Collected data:
----

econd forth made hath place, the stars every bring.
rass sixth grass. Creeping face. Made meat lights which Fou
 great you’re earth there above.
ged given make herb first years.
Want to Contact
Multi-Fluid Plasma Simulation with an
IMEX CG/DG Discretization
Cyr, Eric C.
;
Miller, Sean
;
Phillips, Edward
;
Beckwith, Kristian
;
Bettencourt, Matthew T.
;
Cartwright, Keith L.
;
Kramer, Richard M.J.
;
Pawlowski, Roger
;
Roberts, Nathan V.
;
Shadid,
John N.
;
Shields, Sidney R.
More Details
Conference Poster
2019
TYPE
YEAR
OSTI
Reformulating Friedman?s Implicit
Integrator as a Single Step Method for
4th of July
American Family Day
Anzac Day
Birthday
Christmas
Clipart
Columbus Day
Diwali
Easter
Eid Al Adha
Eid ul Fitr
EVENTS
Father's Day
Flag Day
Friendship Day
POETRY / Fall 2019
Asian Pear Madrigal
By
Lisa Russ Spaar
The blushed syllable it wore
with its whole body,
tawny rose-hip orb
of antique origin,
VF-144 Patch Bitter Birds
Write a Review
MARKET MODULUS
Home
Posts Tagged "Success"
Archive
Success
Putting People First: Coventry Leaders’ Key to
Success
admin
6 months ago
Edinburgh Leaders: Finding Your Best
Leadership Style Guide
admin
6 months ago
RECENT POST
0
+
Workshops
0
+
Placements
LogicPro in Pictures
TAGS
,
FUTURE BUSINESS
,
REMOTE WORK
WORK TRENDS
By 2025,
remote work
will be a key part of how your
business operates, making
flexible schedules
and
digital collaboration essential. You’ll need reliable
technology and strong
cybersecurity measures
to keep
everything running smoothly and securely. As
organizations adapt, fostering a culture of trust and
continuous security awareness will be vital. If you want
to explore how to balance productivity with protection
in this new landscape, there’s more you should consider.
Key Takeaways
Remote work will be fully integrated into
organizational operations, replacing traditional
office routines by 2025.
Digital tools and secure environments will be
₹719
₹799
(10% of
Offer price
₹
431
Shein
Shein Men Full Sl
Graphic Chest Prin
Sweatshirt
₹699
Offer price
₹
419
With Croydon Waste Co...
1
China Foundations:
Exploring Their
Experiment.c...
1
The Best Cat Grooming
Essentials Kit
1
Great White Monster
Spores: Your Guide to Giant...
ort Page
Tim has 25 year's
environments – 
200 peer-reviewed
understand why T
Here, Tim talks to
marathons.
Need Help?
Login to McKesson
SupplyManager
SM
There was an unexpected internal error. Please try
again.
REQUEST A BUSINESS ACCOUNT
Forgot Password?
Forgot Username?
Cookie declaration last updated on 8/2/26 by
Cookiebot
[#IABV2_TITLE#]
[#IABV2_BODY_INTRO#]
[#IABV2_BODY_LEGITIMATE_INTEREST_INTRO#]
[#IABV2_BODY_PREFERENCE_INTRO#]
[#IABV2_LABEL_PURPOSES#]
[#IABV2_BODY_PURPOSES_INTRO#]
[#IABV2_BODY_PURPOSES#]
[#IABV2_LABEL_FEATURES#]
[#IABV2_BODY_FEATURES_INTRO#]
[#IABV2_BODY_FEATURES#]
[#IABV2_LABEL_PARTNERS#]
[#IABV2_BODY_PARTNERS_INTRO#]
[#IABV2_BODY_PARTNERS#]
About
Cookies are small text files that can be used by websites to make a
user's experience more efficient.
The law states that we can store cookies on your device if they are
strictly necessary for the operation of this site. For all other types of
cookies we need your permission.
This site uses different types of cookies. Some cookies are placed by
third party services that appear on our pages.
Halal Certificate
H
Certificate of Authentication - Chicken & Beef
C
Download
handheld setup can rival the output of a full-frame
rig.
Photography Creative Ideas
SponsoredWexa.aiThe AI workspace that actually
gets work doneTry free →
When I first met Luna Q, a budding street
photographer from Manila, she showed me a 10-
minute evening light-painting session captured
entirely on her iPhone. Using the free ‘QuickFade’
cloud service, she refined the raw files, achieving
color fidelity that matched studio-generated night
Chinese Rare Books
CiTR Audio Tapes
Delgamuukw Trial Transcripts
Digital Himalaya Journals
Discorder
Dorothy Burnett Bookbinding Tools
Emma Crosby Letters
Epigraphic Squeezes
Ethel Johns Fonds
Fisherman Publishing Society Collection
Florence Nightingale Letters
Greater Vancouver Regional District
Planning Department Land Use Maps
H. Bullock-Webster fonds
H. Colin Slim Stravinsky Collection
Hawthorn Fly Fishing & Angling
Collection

----

PROBLEM STATEMENT: Please state how many lines in the data contain the word "will", giving only that number.

EXERCISE SOLUTION: 4